Last updated on September 23, 2022
Are you concerned that your Australian Shepherd will despise its crate? This is a common reaction among pet owners when they first begin the process. However, the Aussie is an intelligent dog. Thus, it shouldn’t be hard to crate train it.
Many dogs grow to appreciate having their own space in your home where they can relax. It does take patience, and you should proceed slowly through crate training steps to ensure that your puppy or older dog has a positive training experience.
How To Crate Train an Australian Shepherd
Everything you need to know on how to crate train an Australian Shepherd is summarized in this six-step program:
1. Choosing the correct crate size
The first key to success is purchasing a crate that will be the appropriate size for your Australian Shepherd. The crate should be large enough for your Aussie to stand up and turn around in.
If the crate is too big, it will give your Aussie to litter in the far corner of the space, without having to deal with the mess. However, when getting an Australian Shepherd puppy, purchase a crate that will be the right size for their full adult size.
2. Introducing the crate to your Aussie
Slowly introduce your Australian Shepherd to the crate. This is a key step to the crate training of your dog. Doing this quickly will seem forced and might ruin the entire crate experience for your Aussie.
Place the crate in a room where you spend a lot of time. This will give some time to your dog to get used to the idea of seeing it there. The Aussie is a curious breed, and a wonderful family dog.
It may even begin to investigate the crate on its own. If it doesn’t, you can take a more gradual approach to introducing the crate.
Walk over to the crate and speak in happy tones to your puppy. Drop a couple of yummy treats at the door of the crate. You need to get your dog interested in walking to the crate with you.
Once you got the Aussie’s attention, you can move the treats just inside the door of the crate. By this, your dog will have to put its head inside the crate to retreat the treats. Eventually, you will progress to tossing treats in the back of the crate.
3. Make the crate a comfortable spot
Try placing their favorite toy in the crate if your dog is not food motivated. A blanket that smells like your puppy will also do the trick. Make the crate comfortable for your Australian Shepherd.
You have to make sure your dog will feel good in the crate. You can add a towel or a dog bed to the crate. However, you should avoid doing this if your dog is likely to tear it apart or do its physiological needs on it.
Don’t worry if you don’t put a dog bed immediately. This is something you can do later when the dog is used to the crate.
4. Crate train your Aussie
Now you can officially start to crate train your Aussie. Call the dog to the crate, issue your command and encourage the dog to enter the crate.
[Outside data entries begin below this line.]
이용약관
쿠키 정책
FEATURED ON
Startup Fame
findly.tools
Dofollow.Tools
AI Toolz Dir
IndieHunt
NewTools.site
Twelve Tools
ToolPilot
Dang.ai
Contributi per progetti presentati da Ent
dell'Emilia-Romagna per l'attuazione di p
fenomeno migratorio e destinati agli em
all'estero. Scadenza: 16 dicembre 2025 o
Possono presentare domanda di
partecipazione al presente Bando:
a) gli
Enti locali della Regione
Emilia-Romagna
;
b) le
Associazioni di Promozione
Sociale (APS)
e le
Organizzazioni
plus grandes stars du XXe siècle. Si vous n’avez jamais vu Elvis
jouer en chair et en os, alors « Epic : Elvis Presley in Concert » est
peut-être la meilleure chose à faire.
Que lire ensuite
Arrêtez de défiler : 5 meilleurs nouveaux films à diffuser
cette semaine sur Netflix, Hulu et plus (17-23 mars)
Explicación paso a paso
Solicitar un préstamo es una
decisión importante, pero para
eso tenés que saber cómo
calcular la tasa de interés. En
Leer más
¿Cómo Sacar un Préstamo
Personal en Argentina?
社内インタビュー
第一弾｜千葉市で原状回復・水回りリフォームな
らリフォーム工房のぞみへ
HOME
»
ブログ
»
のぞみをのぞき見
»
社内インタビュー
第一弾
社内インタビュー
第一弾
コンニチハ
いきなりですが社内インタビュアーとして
If necessary, use your hands to assist your dog.
Never force it to enter the crate. If needed, use food to lure the dog inside the crate. Once they enter the crate, give them the food reward and gently shut the door.
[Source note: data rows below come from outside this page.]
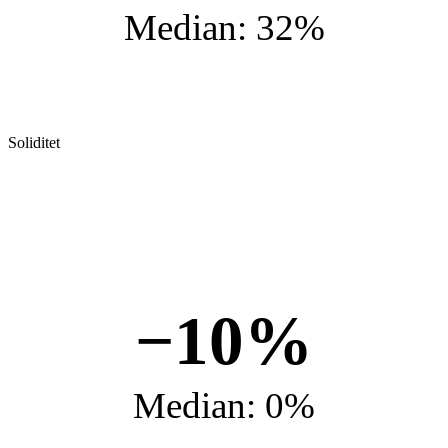
Median: 32%
Soliditet
−10%
Median: 0%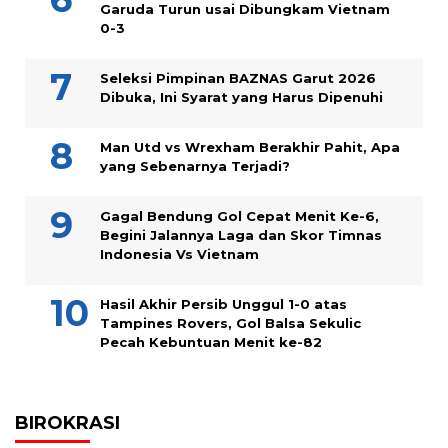
Garuda Turun usai Dibungkam Vietnam
0-3
Seleksi Pimpinan BAZNAS Garut 2026
Dibuka, Ini Syarat yang Harus Dipenuhi
Man Utd vs Wrexham Berakhir Pahit, Apa
yang Sebenarnya Terjadi?
Gagal Bendung Gol Cepat Menit Ke-6,
Begini Jalannya Laga dan Skor Timnas
Indonesia Vs Vietnam
Hasil Akhir Persib Unggul 1-0 atas
Tampines Rovers, Gol Balsa Sekulic
Pecah Kebuntuan Menit ke-82
BIROKRASI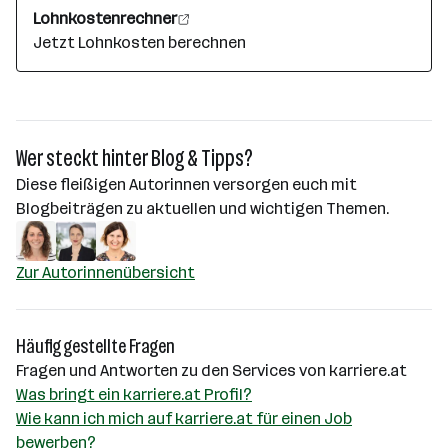
Lohnkostenrechner
Jetzt Lohnkosten berechnen
Wer steckt hinter Blog & Tipps?
Diese fleißigen Autorinnen versorgen euch mit
Blogbeiträgen zu aktuellen und wichtigen Themen.
Zur Autorinnenübersicht
Häufig gestellte Fragen
Fragen und Antworten zu den Services von karriere.at
Was bringt ein karriere.at Profil?
Wie kann ich mich auf karriere.at für einen Job
bewerben?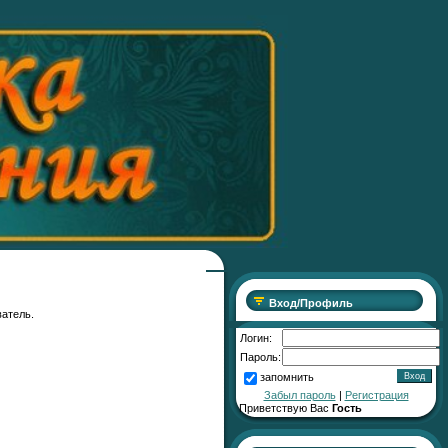
Вход/Профиль
ватель.
Логин:
Пароль:
запомнить
Забыл пароль
|
Регистрация
Приветствую Вас
Гость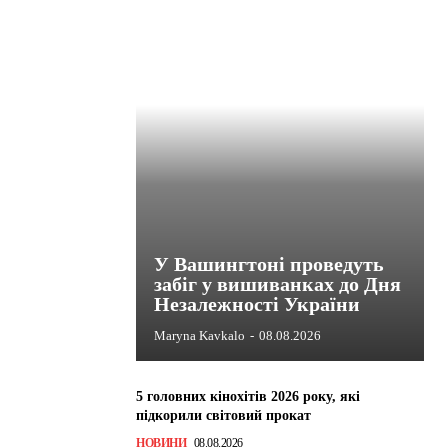
У Вашингтоні проведуть
забіг у вишиванках до Дня
Незалежності України
Maryna Kavkalo
-
08.08.2026
5 головних кінохітів 2026 року, які
підкорили світовий прокат
НОВИНИ
08.08.2026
Stay where your Australian Shepherd can see you from inside the crate. Sit quietly next to them for some 10 minutes. You can now let the dog out.
After you practice this a few times, you can start leaving the room. Keep these practices short and practice them several times a day. Work your way up to longer increments in the crate, until you can leave them there comfortably for at least 30 minutes. Once your pup is comfortable doing this, you can increase their time in the crate.
Do this while you are at home. When you see that staying in the crate is not an issue for your dog, you can now leave the house.
5. Positive Association and crate training
Since your Aussie will be spending lots of time in the crate, this is a good time to start associating positive things with their crate. Instead of giving your Aussie a treat after entering the crate, slip them their favorite toy. This will take your dog’s mind off of being in the crate.
Instead, it will give your pup something to look forward to. Remember, your Aussie is still not used to being in the crate all day. You need to relieve your dog every couple of hours with exercise and bathroom breaks.
If you are crate training a puppy, bear in mind they cannot hold their bladder for more than 3 to 4 hours. Frequent bathroom breaks will contribute to the success of the training.
6. Sleeping in the crate
If you’re planning for your Aussie to sleep in the crate, it is now time to tackle this. Keep the crate close to you during sleeping hours. Ideally, place it in the bedroom with you.
This will allow you to hear if your Aussie needs a bathroom break. Placing the crate in the bedroom for adult dogs that are being crate trained is also a good idea. By this, the dog will not feel isolated or anxious while it sleeps.
Always use the same command to ask your Aussie to enter the crate. Follow the command with a treat, as usual. Your dog may eventually whine in the middle of the night.
This can be quite annoying, but do your best to ignore it. If your Australian Shepherd has already been to the bathroom, it is most likely crying for attention. Do not reward their whining with any kind of attention, positive or negative.
Some Aussies love their crates and training will only take a couple of days. However, if your pup is more resistant, it may be a matter of weeks before it gets accustomed to the crate.
At the end of the day, crate training your Australian Shepherd is an important component of being a pet owner. It ensures that your dog stays out of trouble while you’re away.
Make sure you give your pup enough time to get used to the new routine. The super-intelligent Aussie will reward your patience for sure.